This Blog entry is from the Monte Carlo Model section in Learn Palisade.
In this guide we have implemented a Linear Regression Model in an Excel Spreadsheet across four strongly correlating variables from the training dataset. We are using intraday GBPUSD with 5M candlesticks whereby we have a chart configured with 700 of the most recent candlesticks.

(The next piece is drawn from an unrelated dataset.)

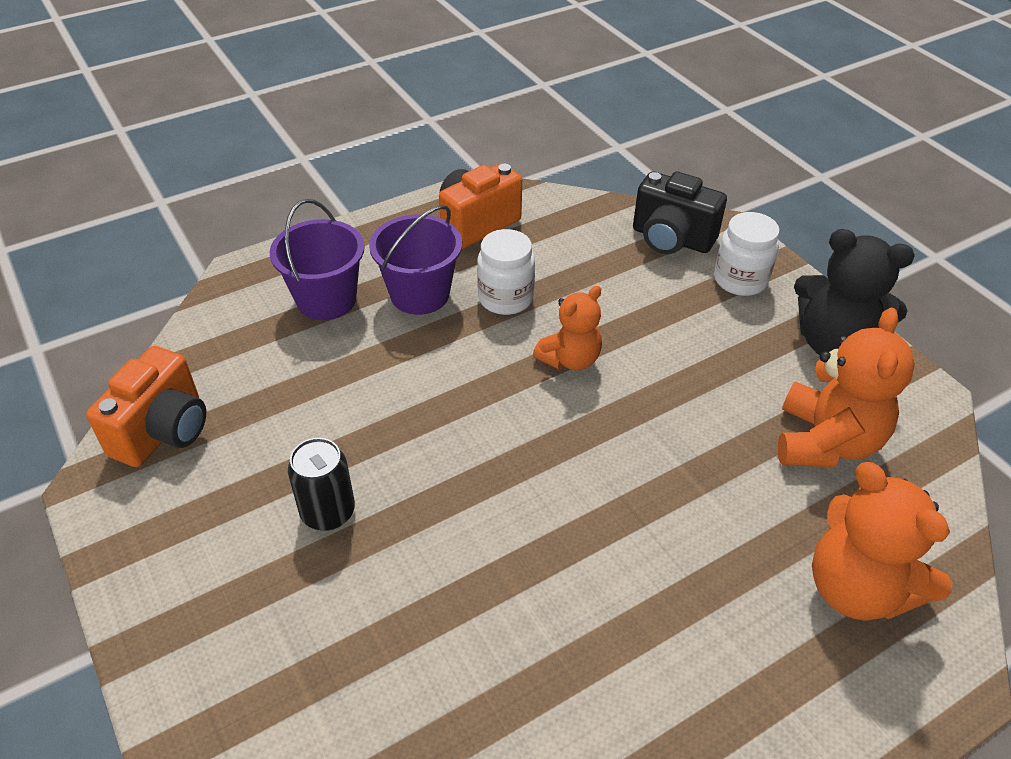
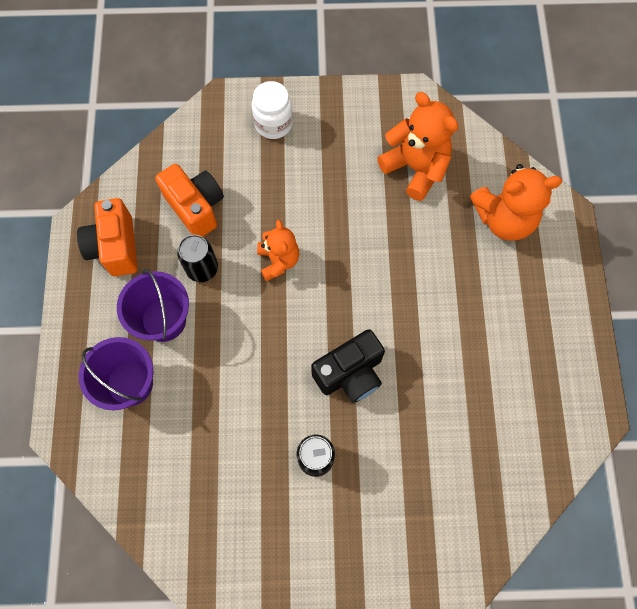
camera: 60 degrees left, 25 degrees up
(163, 431) = (192, 537): orange camera -> orange camera (196, 207)
(505, 298) = (202, 268): white jar -> black can
(671, 239) = (212, 137): black camera -> black camera (350, 373)
(833, 343) = (352, 112): black teddy bear -> none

The model is comprised of the following independent variables, coefficient and intercept:
|
Name |
Value |
|
Intercept |
-0.000810676 |
|
_4_Mode |
-0.000200686 |
|
_4_Median |
0.03422778 |
|
_4_Skew |
-0.000148064 |
|
_4_HighPrice |
-0.070443585 |
The triangular distributions are determined as follows and as based on the data:
|
Field |
Max |
Min |
Most Likely |
|
_4_Mode |
0.00191 |
-0.03038 |
-0.010 |
|
_4_Median |
0.023948 |
-0.01913 |
-0.00078 |
|
_4_Skew |
1.542245 |
-26.2921 |
-0.10329 |
|
_4_HighPrice |
0.00191 |
-0.03038 |
-0.01086 |
Although we are using an explainable model, the function could just as easily be a call to a Neural Network DLL (although in example of Jube Capital optimisation software this is performed automatically upon Neural Network retraining as shown in the conclusion):
Launch @Risk and click on the value cells:
Click on Define Assumption, then click Triang when the dialog opens:
Click Select Distribution to be presented with the configuration. Using the values as described in the above table, enter the Min, Max and Most Likely for each variable:
Click ok to place the distribution assumption and then repeat for each variable:
Click on the formula output cell in yellow and click on the Add Output button:
Specify an appropriate name or retain the default, then click ok.